### WHAT THE EXERCISE ASKS
In the records below, which lines include "lettered"? Copy them.

### RECORDS
★ ★ ★ ★
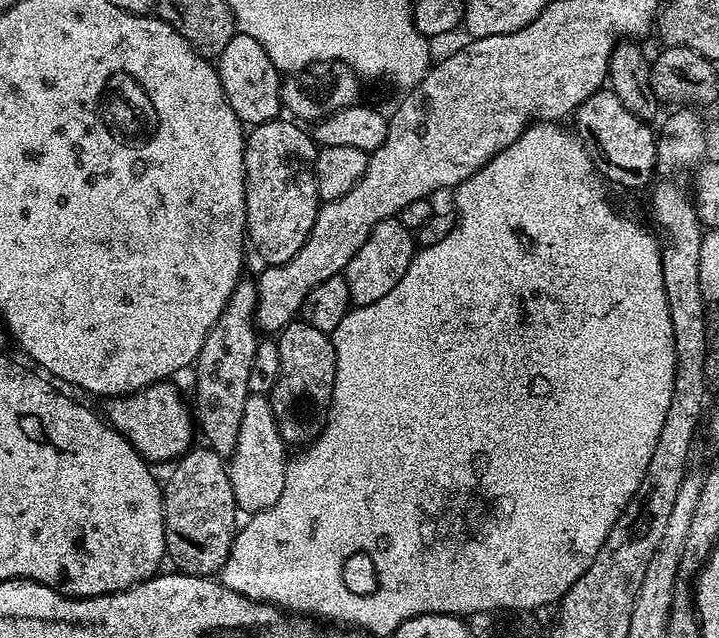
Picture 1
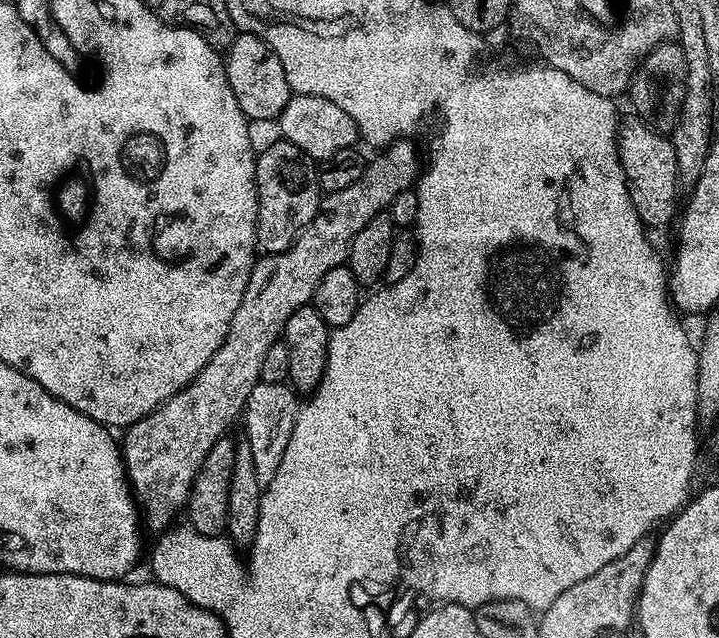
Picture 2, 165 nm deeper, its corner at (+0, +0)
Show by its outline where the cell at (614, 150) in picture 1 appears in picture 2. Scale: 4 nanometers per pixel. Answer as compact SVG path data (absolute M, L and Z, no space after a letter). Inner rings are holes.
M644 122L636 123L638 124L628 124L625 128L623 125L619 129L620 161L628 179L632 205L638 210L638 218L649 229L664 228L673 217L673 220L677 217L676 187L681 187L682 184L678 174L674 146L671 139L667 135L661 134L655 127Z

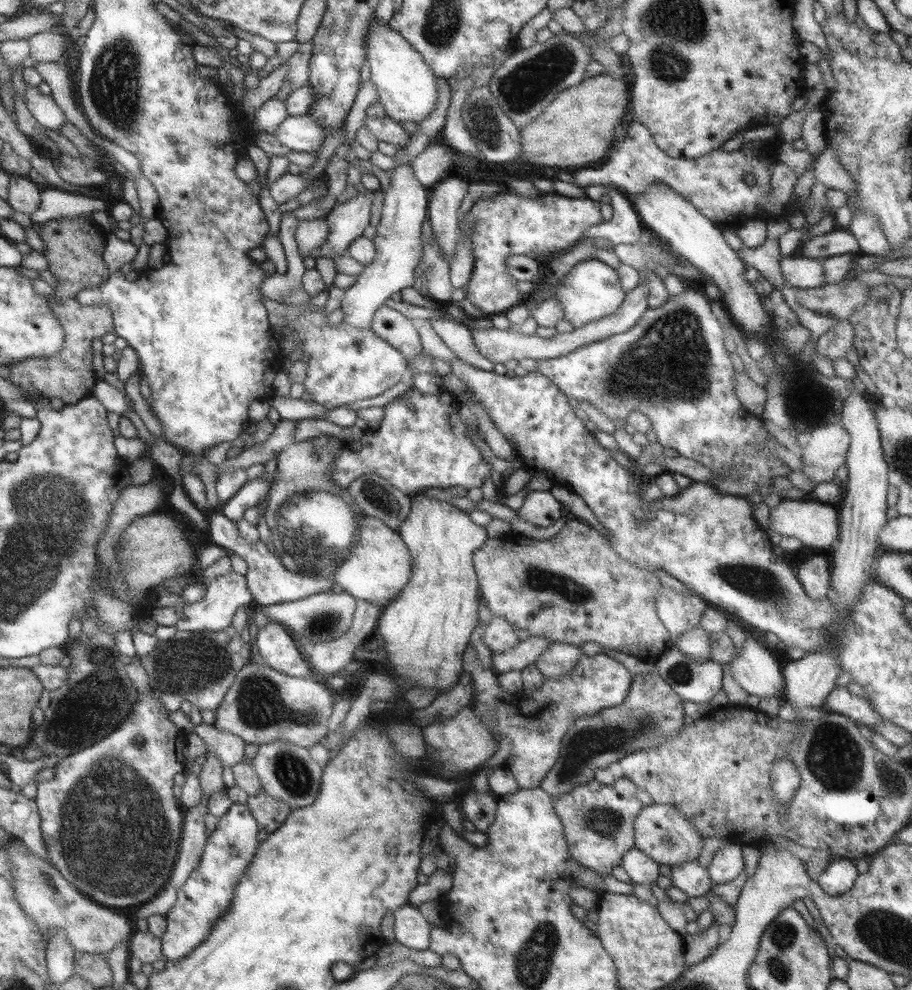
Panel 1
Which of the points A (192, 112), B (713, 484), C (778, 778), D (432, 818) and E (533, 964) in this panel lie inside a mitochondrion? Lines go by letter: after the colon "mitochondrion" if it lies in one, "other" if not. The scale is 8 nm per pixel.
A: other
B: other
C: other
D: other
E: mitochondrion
★ ★ ★ ★
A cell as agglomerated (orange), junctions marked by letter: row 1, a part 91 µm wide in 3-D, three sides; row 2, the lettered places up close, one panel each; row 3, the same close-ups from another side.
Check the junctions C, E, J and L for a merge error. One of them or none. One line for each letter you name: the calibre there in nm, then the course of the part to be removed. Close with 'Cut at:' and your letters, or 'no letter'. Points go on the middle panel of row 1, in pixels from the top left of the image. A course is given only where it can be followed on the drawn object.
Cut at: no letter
★ ★ ★ ★
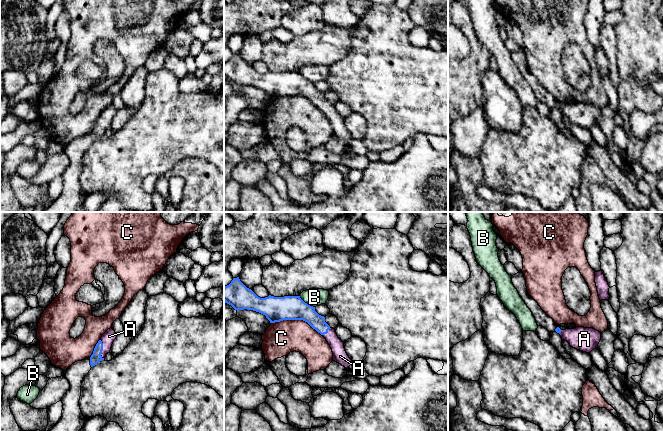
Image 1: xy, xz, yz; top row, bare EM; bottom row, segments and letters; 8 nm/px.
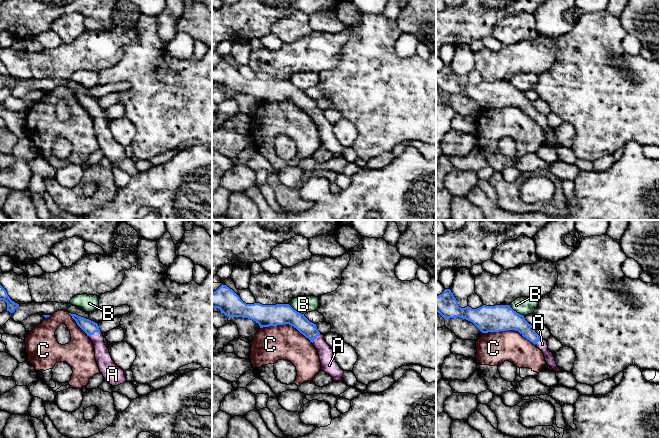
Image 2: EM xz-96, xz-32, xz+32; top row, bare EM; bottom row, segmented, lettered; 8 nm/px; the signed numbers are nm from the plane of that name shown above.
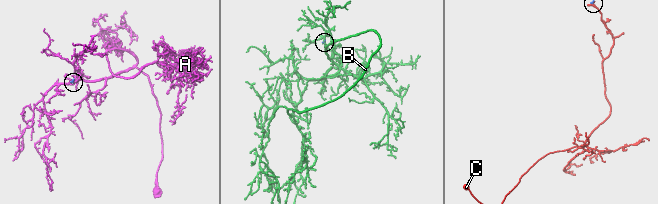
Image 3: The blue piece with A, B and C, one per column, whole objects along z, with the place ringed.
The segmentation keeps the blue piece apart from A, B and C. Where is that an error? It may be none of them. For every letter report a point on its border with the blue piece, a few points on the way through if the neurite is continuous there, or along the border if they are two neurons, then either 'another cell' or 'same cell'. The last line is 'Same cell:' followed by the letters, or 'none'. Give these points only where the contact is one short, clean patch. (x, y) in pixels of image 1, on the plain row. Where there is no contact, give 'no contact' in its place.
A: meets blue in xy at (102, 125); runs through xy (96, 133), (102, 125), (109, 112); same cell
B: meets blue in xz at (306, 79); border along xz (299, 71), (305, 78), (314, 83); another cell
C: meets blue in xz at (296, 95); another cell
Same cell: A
★ ★ ★ ★
### FINAL ANSWER
A cell as agglomerated (orange), junctions marked by letter: row 1, a part 91 µm wide in 3-D, three sides; row 2, the lettered places up close, one panel each; row 3, the same close-ups from another side.
Image 2: EM xz-96, xz-32, xz+32; top row, bare EM; bottom row, segmented, lettered; 8 nm/px; the signed numbers are nm from the plane of that name shown above.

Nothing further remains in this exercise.